START THE INPUT
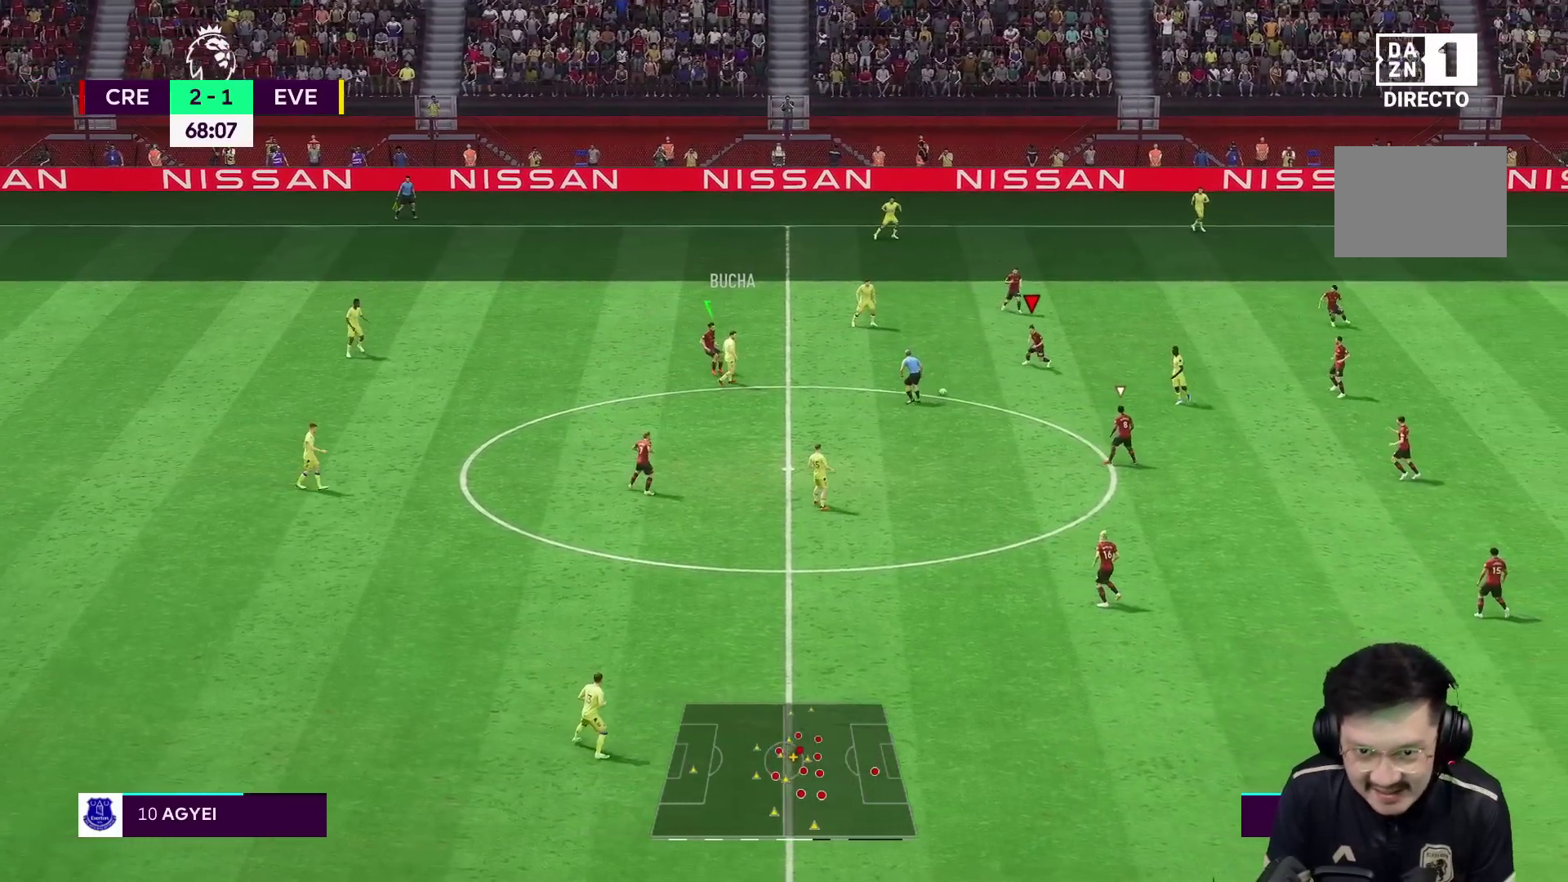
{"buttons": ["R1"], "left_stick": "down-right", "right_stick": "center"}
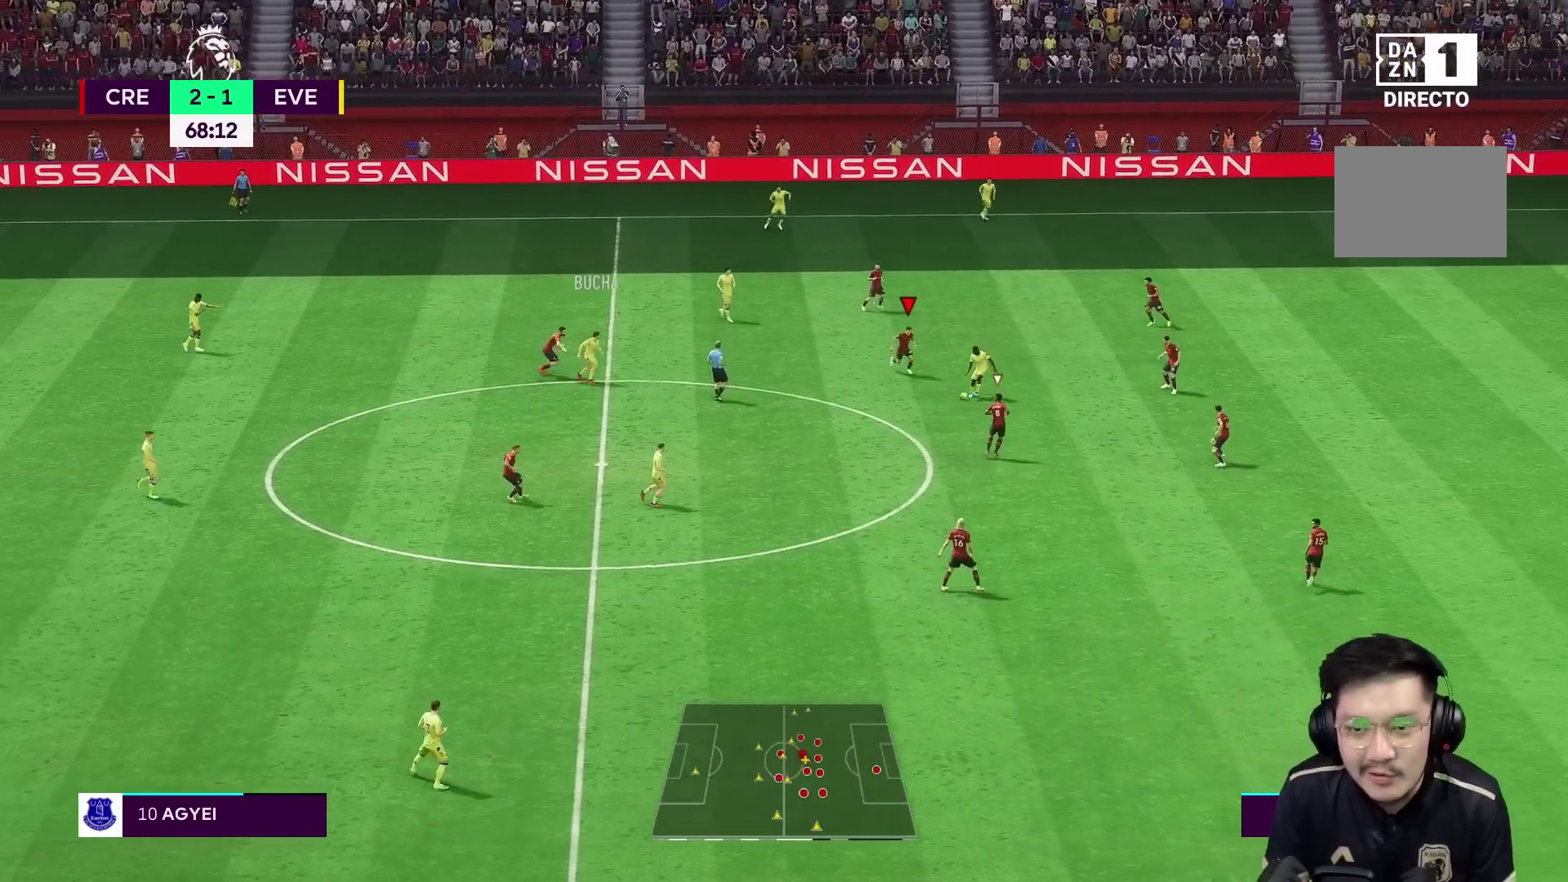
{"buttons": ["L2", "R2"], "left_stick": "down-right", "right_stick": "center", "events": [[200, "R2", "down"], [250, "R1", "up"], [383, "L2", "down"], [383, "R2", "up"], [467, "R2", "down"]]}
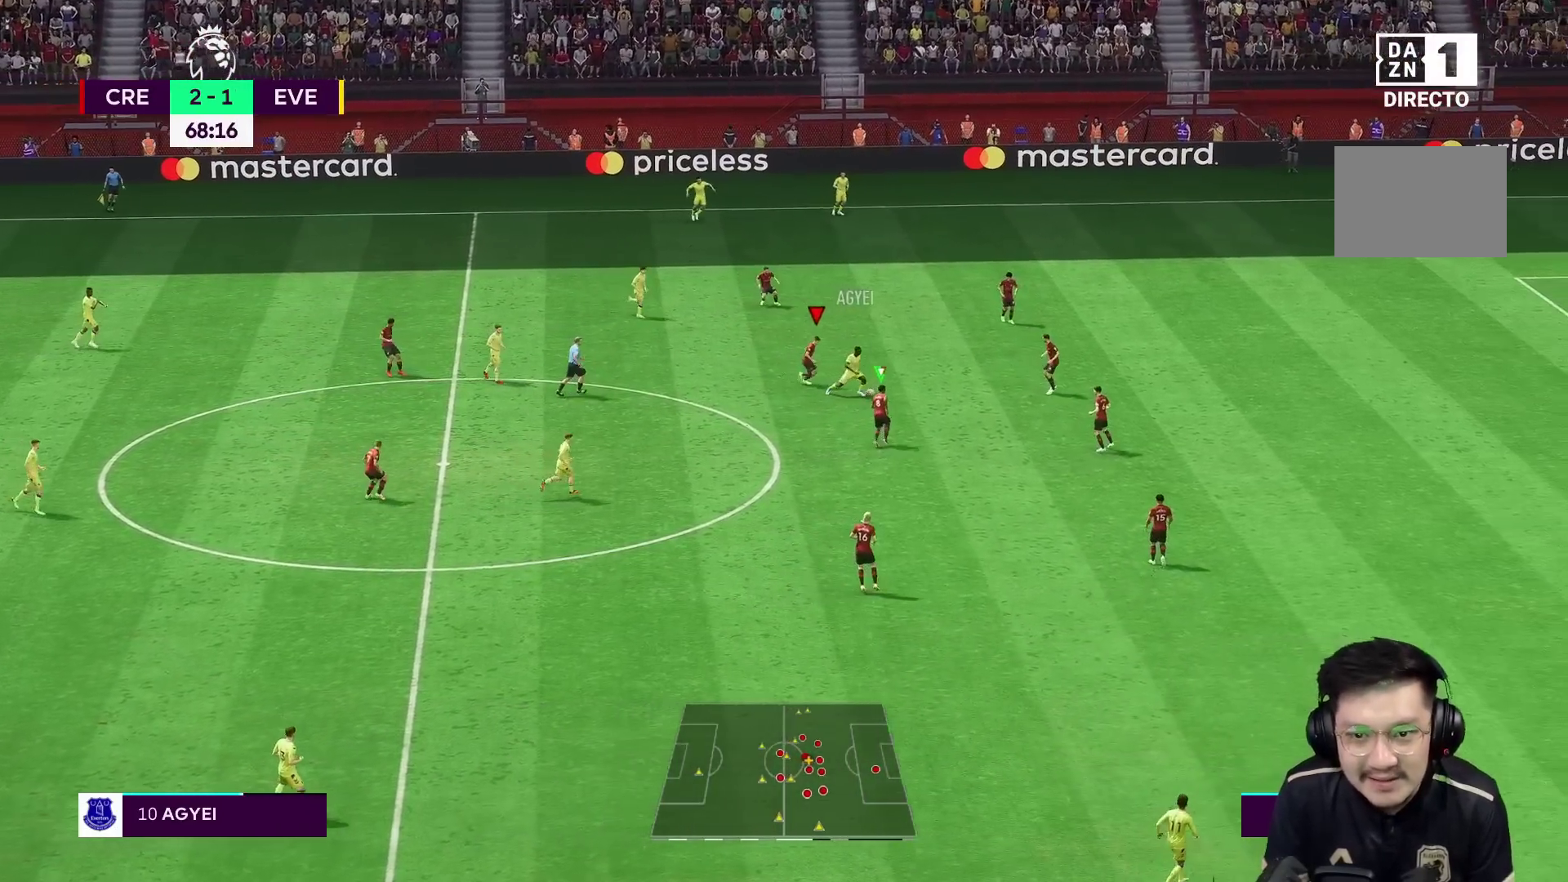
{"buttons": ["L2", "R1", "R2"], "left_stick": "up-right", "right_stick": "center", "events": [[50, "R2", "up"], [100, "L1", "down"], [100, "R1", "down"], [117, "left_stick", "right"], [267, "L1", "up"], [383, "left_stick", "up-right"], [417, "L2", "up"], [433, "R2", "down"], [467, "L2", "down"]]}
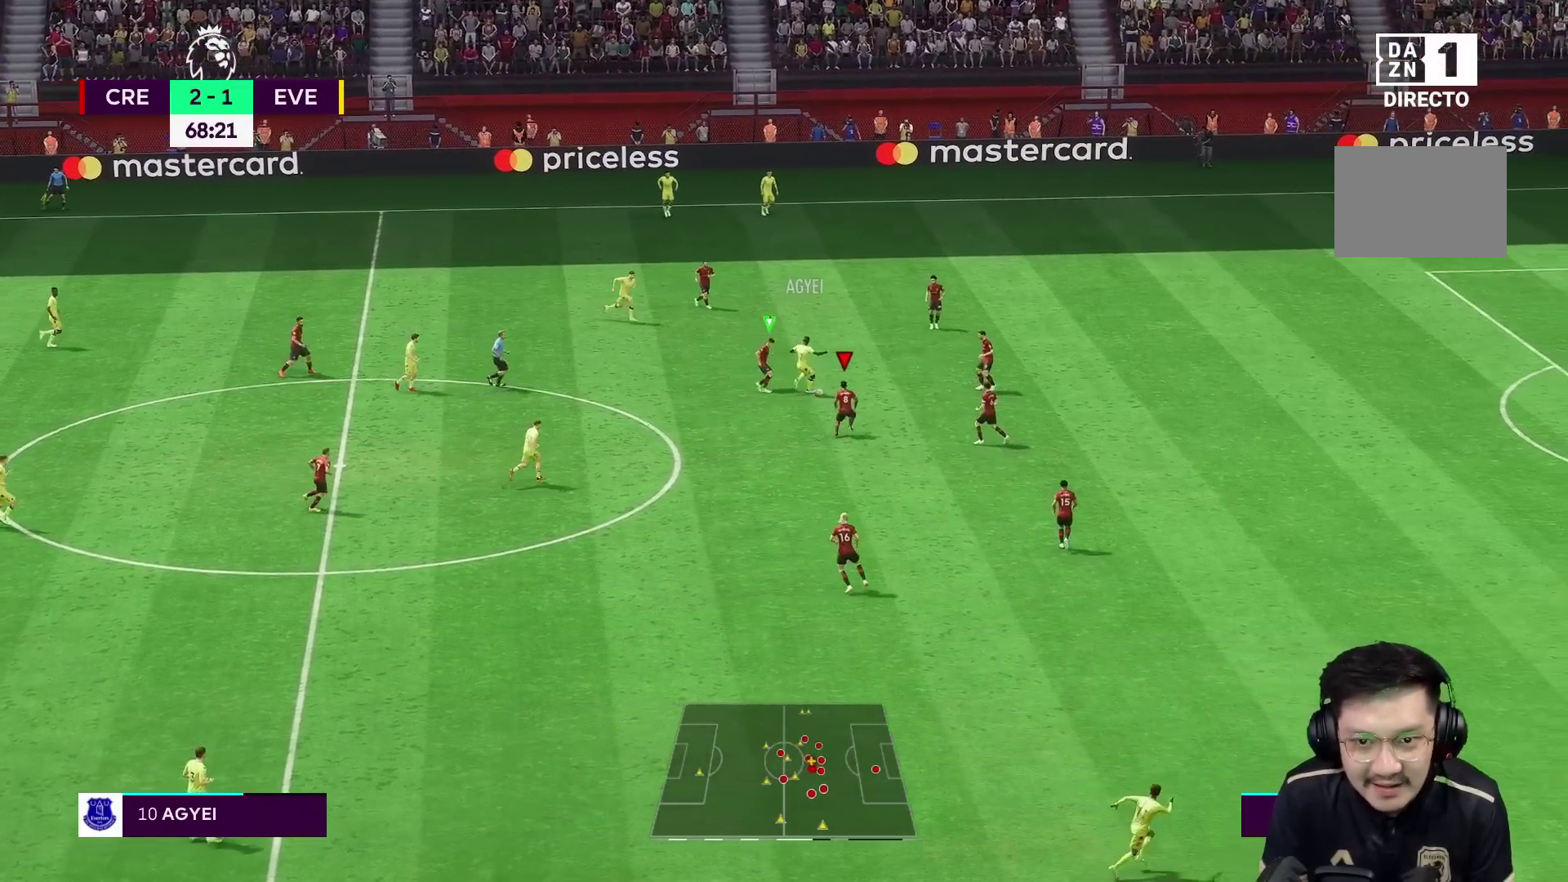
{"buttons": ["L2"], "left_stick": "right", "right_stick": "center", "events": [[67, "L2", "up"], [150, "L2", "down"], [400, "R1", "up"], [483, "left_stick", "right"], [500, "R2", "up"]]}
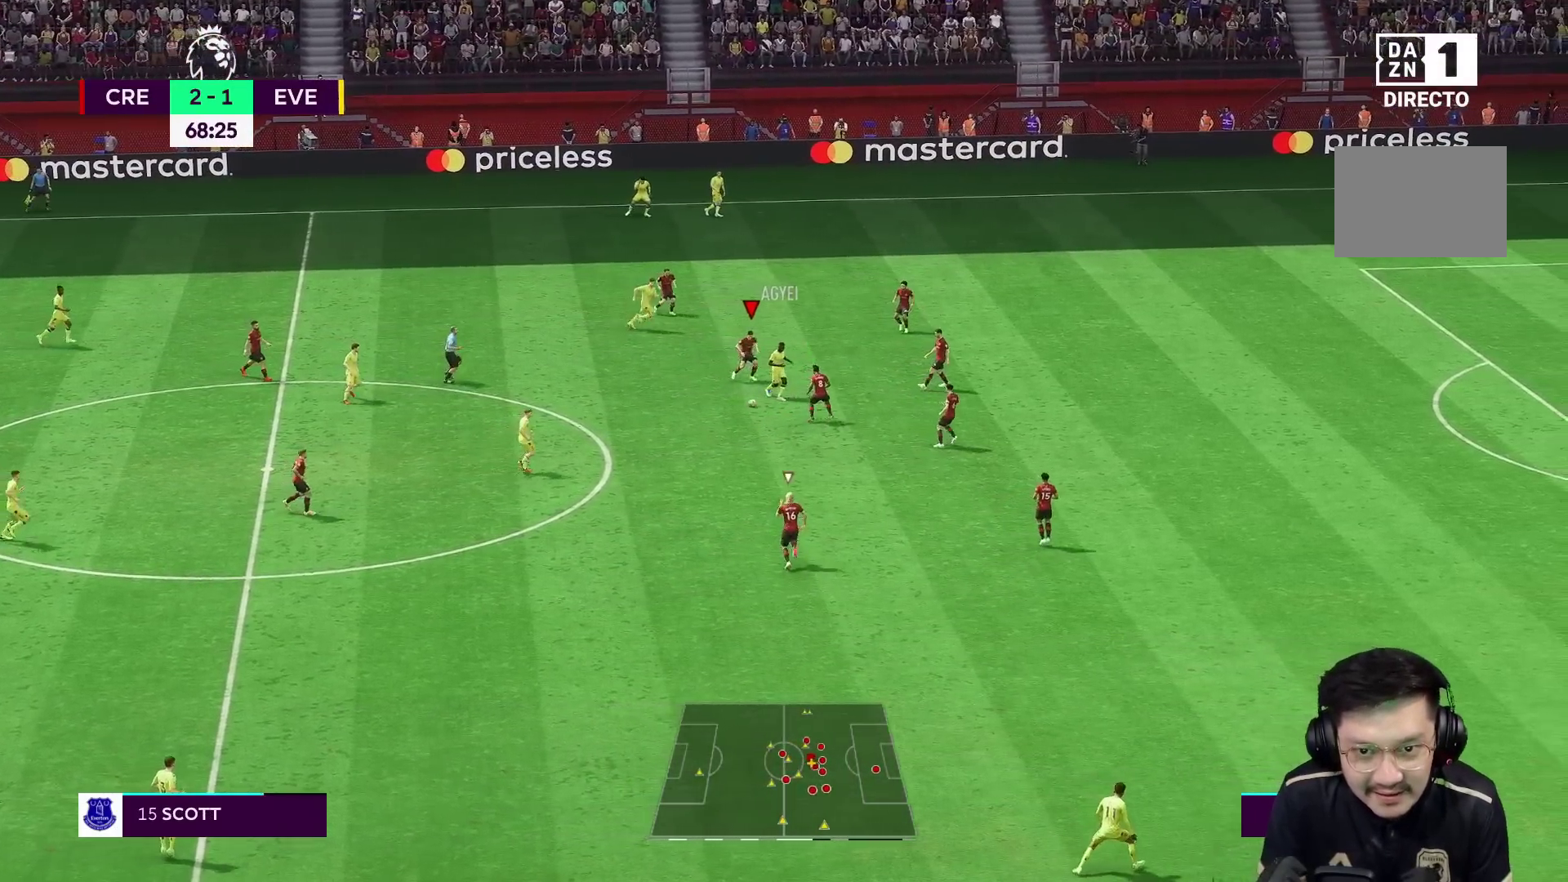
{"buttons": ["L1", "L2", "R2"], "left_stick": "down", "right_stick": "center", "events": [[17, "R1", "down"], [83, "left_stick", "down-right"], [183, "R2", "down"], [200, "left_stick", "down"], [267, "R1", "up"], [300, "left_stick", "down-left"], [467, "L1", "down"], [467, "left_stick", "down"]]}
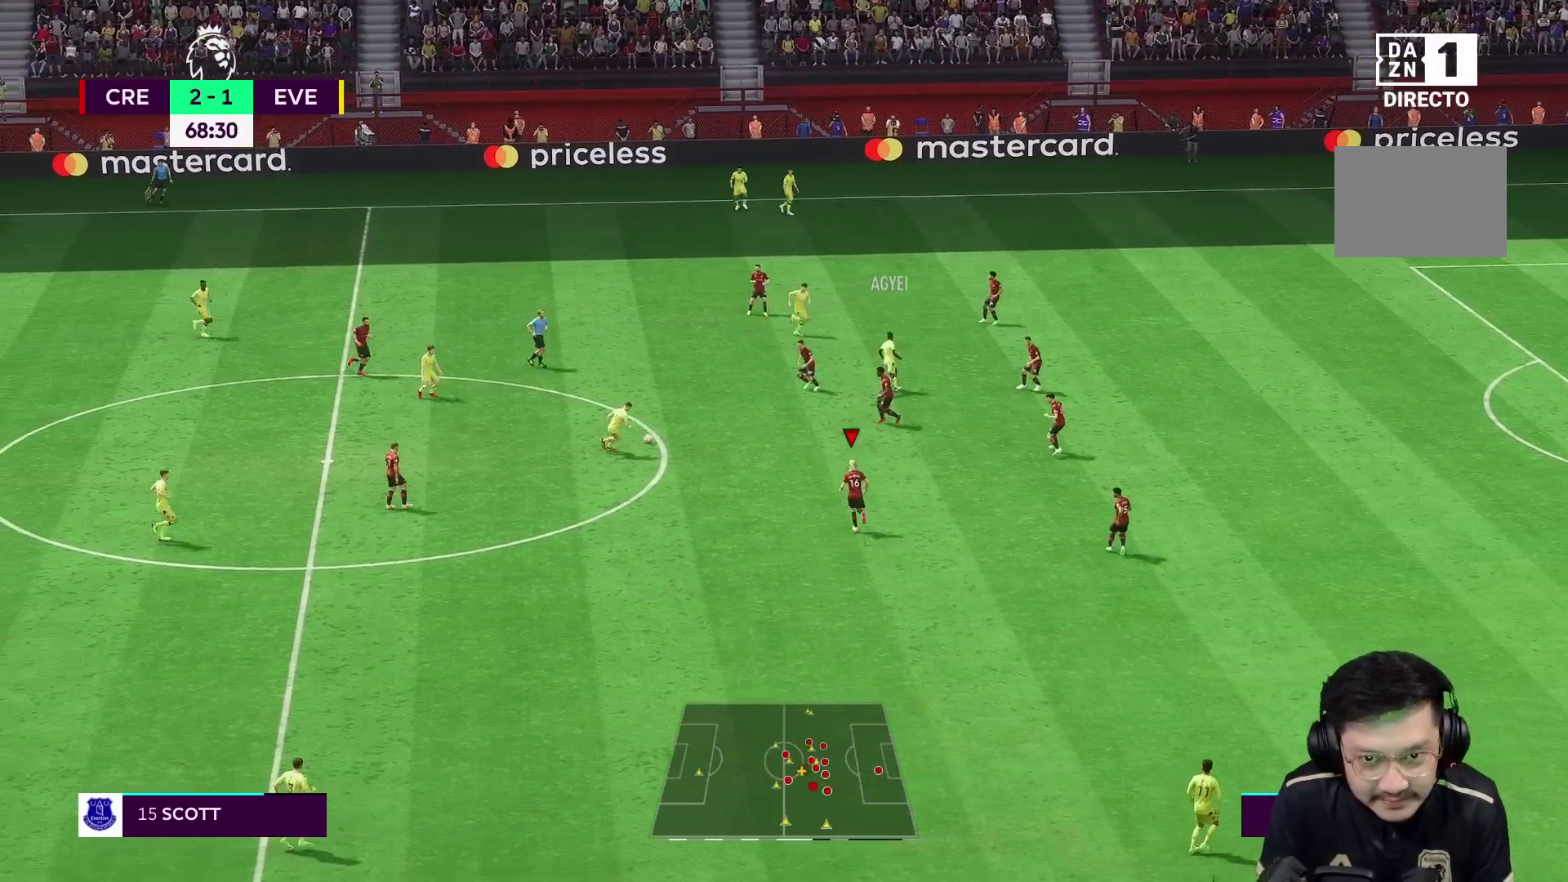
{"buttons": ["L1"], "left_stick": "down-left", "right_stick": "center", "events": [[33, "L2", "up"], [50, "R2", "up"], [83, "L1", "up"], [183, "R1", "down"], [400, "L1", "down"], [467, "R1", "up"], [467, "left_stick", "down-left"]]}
END THE INPUT
[YOUR ASSIGNMENT]: Output the entries above exactly. Drop the pictures.

[WRITTEN RESPONSE]:
{"buttons": ["R1"], "left_stick": "down-right", "right_stick": "center"}
{"buttons": ["L2", "R2"], "left_stick": "down-right", "right_stick": "center", "events": [[200, "R2", "down"], [250, "R1", "up"], [383, "L2", "down"], [383, "R2", "up"], [467, "R2", "down"]]}
{"buttons": ["L2", "R1", "R2"], "left_stick": "up-right", "right_stick": "center", "events": [[50, "R2", "up"], [100, "L1", "down"], [100, "R1", "down"], [117, "left_stick", "right"], [267, "L1", "up"], [383, "left_stick", "up-right"], [417, "L2", "up"], [433, "R2", "down"], [467, "L2", "down"]]}
{"buttons": ["L2"], "left_stick": "right", "right_stick": "center", "events": [[67, "L2", "up"], [150, "L2", "down"], [400, "R1", "up"], [483, "left_stick", "right"], [500, "R2", "up"]]}
{"buttons": ["L1", "L2", "R2"], "left_stick": "down", "right_stick": "center", "events": [[17, "R1", "down"], [83, "left_stick", "down-right"], [183, "R2", "down"], [200, "left_stick", "down"], [267, "R1", "up"], [300, "left_stick", "down-left"], [467, "L1", "down"], [467, "left_stick", "down"]]}
{"buttons": ["L1"], "left_stick": "down-left", "right_stick": "center", "events": [[33, "L2", "up"], [50, "R2", "up"], [83, "L1", "up"], [183, "R1", "down"], [400, "L1", "down"], [467, "R1", "up"], [467, "left_stick", "down-left"]]}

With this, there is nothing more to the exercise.